Most mobile students seek full degrees, with roughly equal numbers pursuing undergraduate and graduate study. Business, management and STEM - science, technology, engineering and mathematics - fields attract the majority of international enrolments. Most students pay for their education themselves.
Scholarship schemes
The most commonly cited rationale for establishing outward mobility programmes was an interest in advancing national development - which was not surprising, considering that all of the programmes under review were funded in whole or in part with public resources.
The report pointed out that several of the case study countries - China, Kazakhstan, Indonesia, Russia and Vietnam - had seen notable shifts in their political systems and-or had moved to market-based economies within the past 20 years.
Others - Brazil, India and Mexico - had wanted to improve on economic progress that had led to a burgeoning middle-class.
All had made general advances in education, health and economic strength, and were experiencing growth in tertiary education enrolments. For example, Indonesia's DIKTI programme and Pakistan's OSS-II programme had tracked the number of academic articles accepted for publication by refereed journals. In both cases, the numbers were increasing.
A striking difference when comparing outward mobility programmes was their size.
At one end of the spectrum was Saudi Arabia's King Abdullah Scholarship Program, or KASP, which offers about 30,000 scholarships per year. At the opposite end Egypt, India and Pakistan each sponsor, among their portfolio of programmes, a handful of scholarships that send fewer than 50 participants abroad each year, with several sending fewer than five.
Excluding these large and small schemes, programmes sending between 500 and 1,000 recipients abroad each year were most common among the case countries reviewed.
It was clear that resource availability was the principal factor in determining how many scholarships a programme would distribute.
When planning the President's Mobility Scholarship scheme programme in Russia, for example, champions called for a scheme that would send 10,000 students abroad each year for tertiary study - in the end, financial realities resulted in a programme that sends 100.
Brazil has sent more than 39,000 students and scholars abroad since 2011. Saudi Arabia has funded more than 165,000 scholars abroad on KASP scholarships since 2005. And schemes in Mexico and Kazakhstan have sent more than 65,000 and 10,000 students abroad respectively over their long histories.
That several national outward mobility scholarship programmes have been in existence for more than 20 years, and that many new schemes have been established since 2000, showed that countries increasingly consider them a worthwhile investment.
Suggestions
The report's authors suggest that regular assessments of international scholarship schemes' outcomes and impacts should be set against their goals, for comparison and monitoring purposes.
Programme evaluations at regular intervals would also help determine the level and quality of impact and identify potential areas for improvement. National governments should consider hiring third-party auditors to review administrative performance and programme impact.

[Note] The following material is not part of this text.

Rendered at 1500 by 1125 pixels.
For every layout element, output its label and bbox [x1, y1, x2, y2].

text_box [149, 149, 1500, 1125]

Given that mobility scholarships provided resources and opportunities most directly to individuals - who in turn were expected to make a positive contribution to their countries - tracking the professional trajectories of participants and alumni was a crucial aspect of impact assessment.
Further, alumni assessments designed to provide insight into how the international study experience affected participants over time would yield information useful to programme design and implementation, said the researchers.
Scheme administrators should also consider collecting data on the experiences of institutions abroad that host scholarship recipients, as well as those at home with which alumni are professionally or personally affiliated.